Histograms let us visualize the distribution of a continuous variable, in contrast to bar plots which show counts and other values for discrete and categorical variables. Histograms divide values of a variable into bins, which are ranges of values that get counted together. For example, if a variable had values 1 through 100 and we specify that we want 5 bins, each bin would have a range of 100 / 5 = 20. The first bin would count the frequency of values 1 to 20, the second bin would count the frequency of values 21 to 40, and so on.

We can construct a histogram using geom_histogram(). The code below creates a histogram using R’s built-in airquality dataset containing atmospheric measurements from New York City. This histogram shows frequencies of Ozone values, measuring the amount of air pollution recorded within a given time period.

airquality_histogram <- ggplot(airquality, aes(x = Ozone)) + labs(title = "Air Quality: Ozone Distribution") + geom_histogram()

This produces the following plot. We see that ozone levels are clustered towards the lower end of the range (a good thing!), though there were days with much higher ozone levels as well.


By default, ggplot2 automatically calculates 30 equally sized bins.
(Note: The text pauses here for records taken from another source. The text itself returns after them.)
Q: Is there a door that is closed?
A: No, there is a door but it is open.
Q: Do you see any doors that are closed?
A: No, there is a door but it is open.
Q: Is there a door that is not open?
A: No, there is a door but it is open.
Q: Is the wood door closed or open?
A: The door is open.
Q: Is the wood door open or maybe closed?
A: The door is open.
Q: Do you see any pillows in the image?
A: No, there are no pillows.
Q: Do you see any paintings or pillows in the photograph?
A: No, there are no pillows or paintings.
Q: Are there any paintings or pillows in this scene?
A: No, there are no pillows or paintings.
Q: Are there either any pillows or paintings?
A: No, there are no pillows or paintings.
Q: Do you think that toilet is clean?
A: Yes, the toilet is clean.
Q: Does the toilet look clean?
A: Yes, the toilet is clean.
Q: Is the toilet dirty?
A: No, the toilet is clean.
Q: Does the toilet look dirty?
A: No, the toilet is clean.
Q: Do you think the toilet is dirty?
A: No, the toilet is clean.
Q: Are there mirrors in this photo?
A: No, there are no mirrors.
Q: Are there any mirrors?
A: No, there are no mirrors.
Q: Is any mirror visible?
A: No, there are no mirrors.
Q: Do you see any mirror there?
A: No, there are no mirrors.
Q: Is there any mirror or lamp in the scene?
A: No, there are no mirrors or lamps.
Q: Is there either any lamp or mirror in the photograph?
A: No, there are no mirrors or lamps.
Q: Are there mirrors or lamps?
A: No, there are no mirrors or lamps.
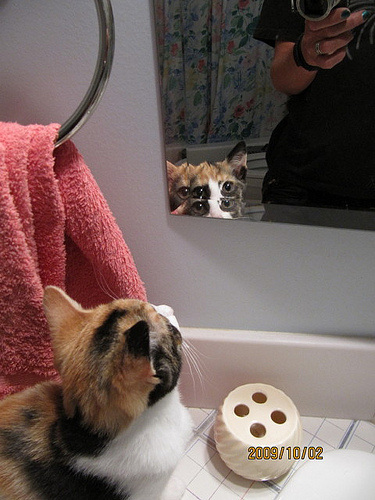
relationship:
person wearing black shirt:
[272, 8, 362, 92] [262, 70, 373, 208]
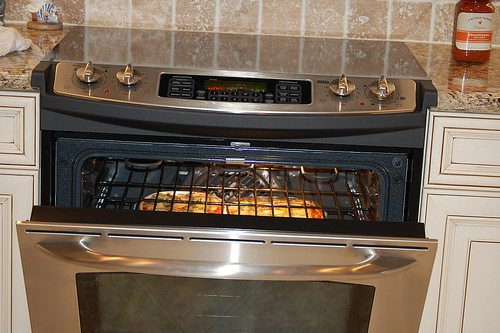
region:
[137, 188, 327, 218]
baked dish in an oven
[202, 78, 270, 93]
red and green text on a digital display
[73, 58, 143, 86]
two silver stove knobs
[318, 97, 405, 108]
three red stove lights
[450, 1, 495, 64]
red sauce in a jar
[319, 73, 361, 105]
black numbers surrounding a silver knob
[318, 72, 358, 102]
silver knob and small red light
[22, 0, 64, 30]
brown white and blue decoration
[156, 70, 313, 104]
black oven panel with a digital screen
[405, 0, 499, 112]
red sauce jar on a brown marble counter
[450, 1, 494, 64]
clear jar with white and red label and orange-red sauce in it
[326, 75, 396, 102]
two brass looking stove knobs on the right of the stove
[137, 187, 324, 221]
food baking in an oven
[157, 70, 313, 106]
fancy controls for an oven or stove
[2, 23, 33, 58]
white rumpled piece of hand towel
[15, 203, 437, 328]
open oven door with large window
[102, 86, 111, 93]
small red light on the left of the stove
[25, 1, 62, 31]
undistinguishable ceramic figurine with wooden base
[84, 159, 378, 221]
oven rack not being used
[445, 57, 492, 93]
reflection of a jar of sauce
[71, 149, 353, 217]
food in the oven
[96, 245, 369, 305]
handle to the oven door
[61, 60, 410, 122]
knobs on the oven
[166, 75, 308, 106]
display screen for settings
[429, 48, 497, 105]
counter next to oven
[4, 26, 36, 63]
counter next to oven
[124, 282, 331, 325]
area to see dish in oven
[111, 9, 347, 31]
wall behind the oven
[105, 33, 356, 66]
surface of the oven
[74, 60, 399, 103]
silver knobs on a stove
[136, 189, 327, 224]
food cooking inside an oven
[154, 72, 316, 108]
digital display on a stove top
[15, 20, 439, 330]
a stainless steel oven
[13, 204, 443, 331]
stainless steel oven door that is open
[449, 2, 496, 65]
bottle of pasta sauce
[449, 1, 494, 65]
bottle of pasta sauce from Target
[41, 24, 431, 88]
very clean stove top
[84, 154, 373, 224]
food cooking in a convection oven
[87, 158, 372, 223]
oven rack inside an oven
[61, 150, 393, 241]
this is an oven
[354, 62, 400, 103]
this is a knob on the oven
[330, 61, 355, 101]
this is a knob on the oven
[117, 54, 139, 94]
this is a knob on the oven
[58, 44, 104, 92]
this is a knob on the oven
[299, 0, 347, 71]
this is a a tile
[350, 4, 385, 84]
this is a a tile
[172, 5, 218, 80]
this is a a tile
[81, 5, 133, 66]
this is a a tile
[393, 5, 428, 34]
this is a a tile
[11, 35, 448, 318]
food cooking in an oven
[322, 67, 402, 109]
two knobs on a stovetop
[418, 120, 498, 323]
white kitchen cabinets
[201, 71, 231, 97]
stove has numbers on it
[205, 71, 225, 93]
numbers on stove are red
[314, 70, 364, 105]
stove has knobs on it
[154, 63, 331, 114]
oven has buttons on it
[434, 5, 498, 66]
jar on top of counter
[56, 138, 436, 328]
oven door is part way open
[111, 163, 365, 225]
rack inside of the oven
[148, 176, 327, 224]
food inside of the oven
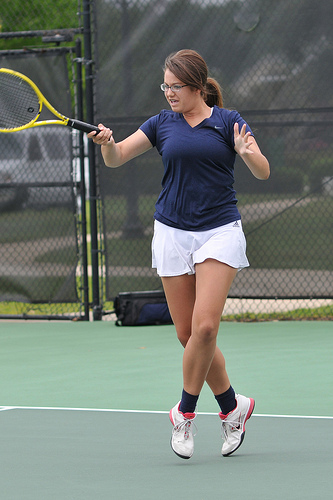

Frequently we’ll want to specify a range per bin that better fits our data; for example, if we wanted to examine the distribution of weight in pounds for a population of house cats, it would make sense for each bin to represent one pound rather than some arbitrary decimal amount. We can set the width of bins using the binwidth argument. The code below creates the same plot as before, now with a binwidth of 10.

airquality_histogram_binwidth <- ggplot(airquality, aes(x = Ozone)) + labs(title = "Air Quality: Ozone Distribution") + geom_histogram(binwidth = 10)

Take a look at our new plot with binwidth set to 10. Notice how the shape of the histogram is now more smooth with fewer local peaks.




Our workspace contains a dataset called rideshare_df describing rideshare trips in the city of Chicago. Examine this dataset by calling the head() function with rideshare_df as an argument. Click through the arrows in the table header to see all of the columns in this data frame.


Lets visualize the distribution of total trip cost across the rideshare_df dataset. Construct a histogram called rideshare_histogram with the Trip.Total variable on the x axis. Note that we only supply the x variable in our aes() mapping because the y axis will automatically show frequency counts.

Print your plot after creating it to see what it looks like!


Create a similar plot called rideshare_histogram_binwidth, this time setting the binwidth to 5 to count trip totals in intervals of $5.

Print your plot again to see how it looks with our custom bin width.